Cognitive, consensus, conundrum, continuum, uncontrolled, controversial, courier, criterion, curriculum, water over the dam, debater, defensible, desperate, deterrent, devastate, devastation, dilemma, disastrous, dispel, dissension, divulge, domain.
Elitist, elitism, Encyclopedia Britannica, entries, erode, esprit de corps, establishment, extensive, experimental, experimenter, fallacy, fraudulent, genocide, harassment, hassle, Senator Orin Hatch, holocaust, inaugurated, illegitimacy, influential, ladies, lavishly, liaison, libraries, legitimate, Longfellow.
Monster, necessary, ninth, non-germane, observers, penitentiaries, perpetrators, perseverance, picnic, protested, psychologists, publicly, puzzled, questionnaire.
Relations, referred, President Reagan, regimented, regimen, relinquished, resistance, scandalous, secular, silhouettes, sponsored, squeal, stemming, submissive, tyranny, threatened, theoretical, ombudsmen, uncontrovertible, various, venereal, violent, vocabulary.
Don’t laugh — this isn’t funny. Anger is a more appropriate response. The Department of Education transcripts conclusively prove that, when the schools stopped teaching first-graders how to read by the phonics method and instead filled up school hours with the exercises in “attitudes” and “feelings,” spelling was one of the basics which fell between the cracks.
Students introduced to the disastrous Dick and Jane “look say” readers 20-30 years ago are now working adults who can’t spell. Instead of learning to read by the phonetic method, students have learned a “whole word attack” approach.

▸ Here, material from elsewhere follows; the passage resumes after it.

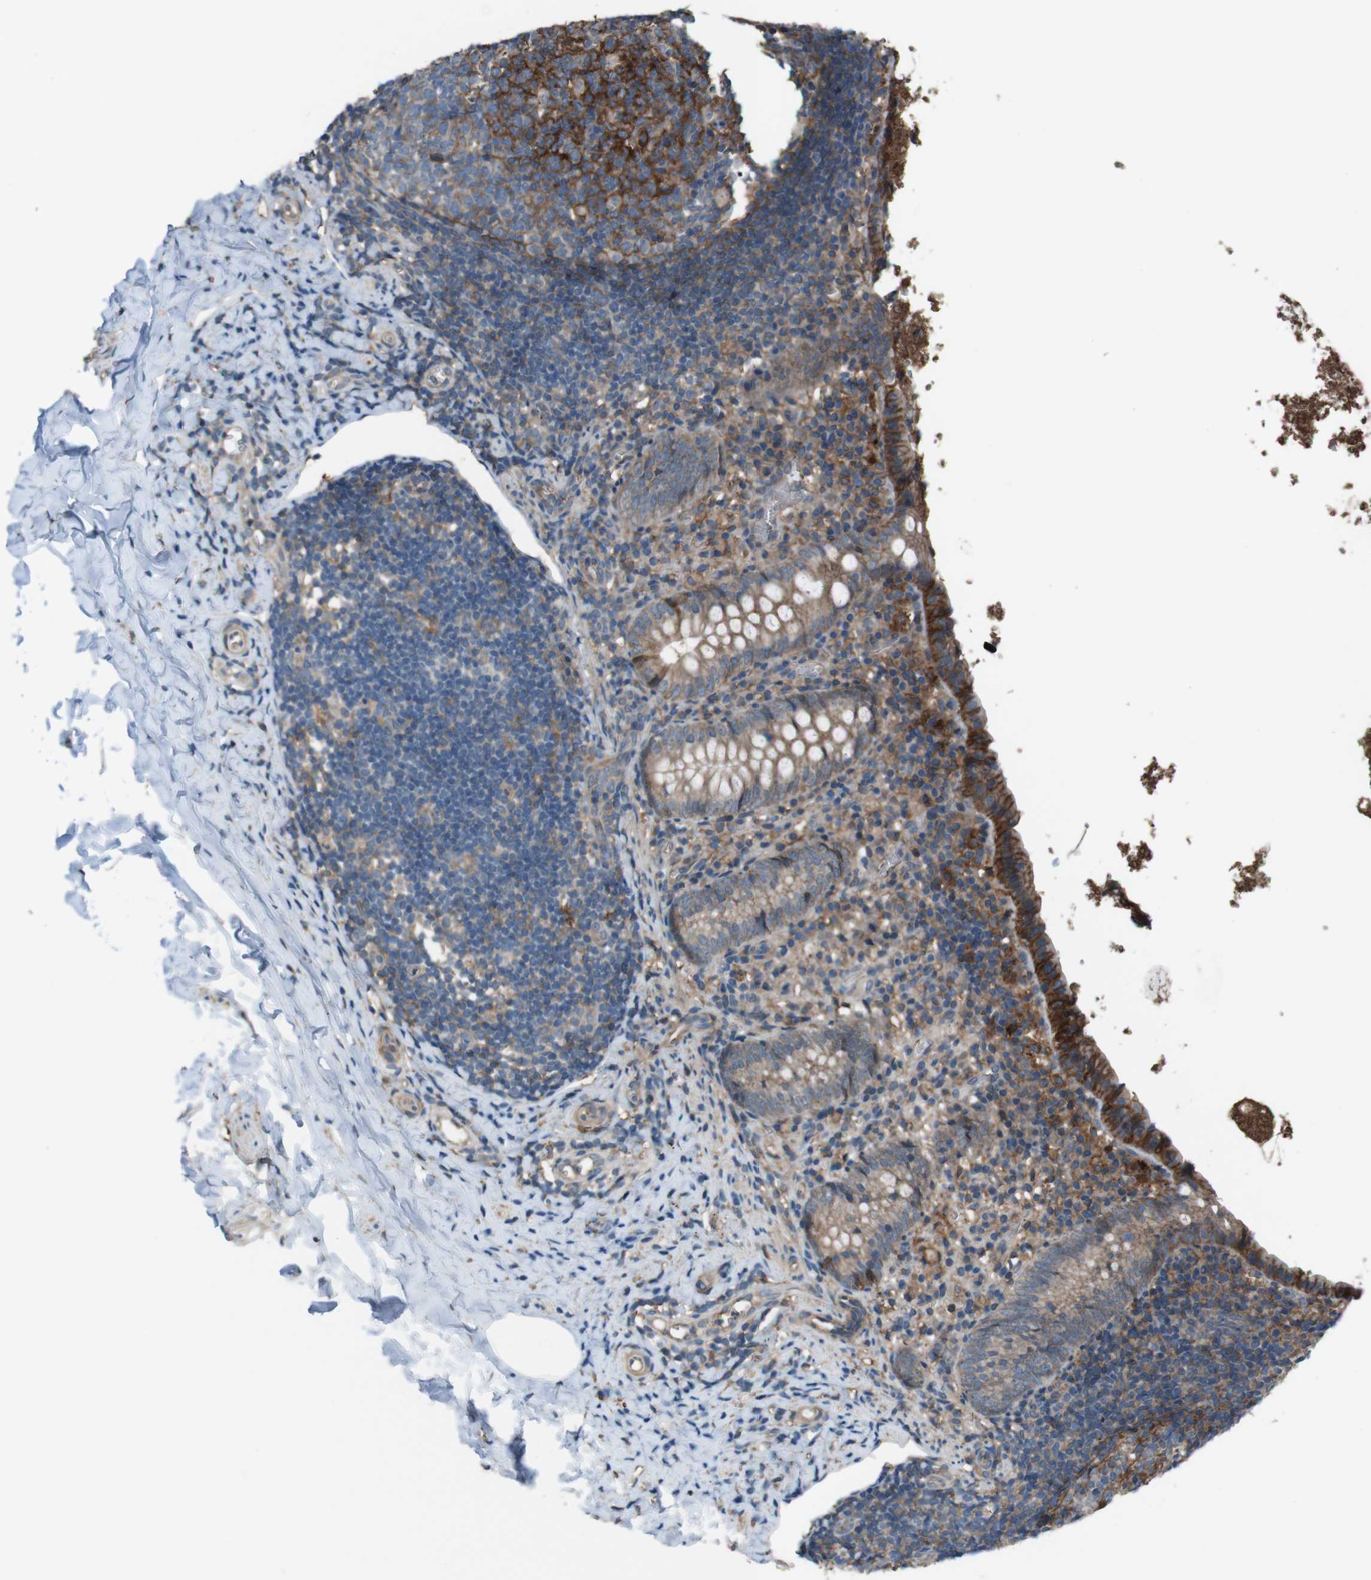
{"staining": {"intensity": "strong", "quantity": "<25%", "location": "cytoplasmic/membranous"}, "tissue": "appendix", "cell_type": "Glandular cells", "image_type": "normal", "snomed": [{"axis": "morphology", "description": "Normal tissue, NOS"}, {"axis": "topography", "description": "Appendix"}], "caption": "Immunohistochemical staining of unremarkable appendix displays medium levels of strong cytoplasmic/membranous staining in about <25% of glandular cells. (DAB IHC, brown staining for protein, blue staining for nuclei).", "gene": "ATP2B1", "patient": {"sex": "female", "age": 10}}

If words are perceived as a hostile enemy when one hasn’t first learned the letters and sounds, students must find other means to “attack” them. This is typically done by using the “sight-word” method with which students learn and memorize whole words and sentences as groups of symbols, rather than as sounds. The pupils simply are not taught the individual letters or sounds. This is just the reverse of the natural order of learning.
The answer to this horrendous problem is not more money, as Walter Mondale suggests. Any politician or elected official who promises to improve education by spending more tax dollars is a fraud. Education problems are not financial.
Spelling will only be improved when those in charge of elementary education teach true phonics to the first grade. Students have a right to learn how to read, write, and spell the English language, and parents, educators, and elected officials have the responsibility to see that they get their right to read.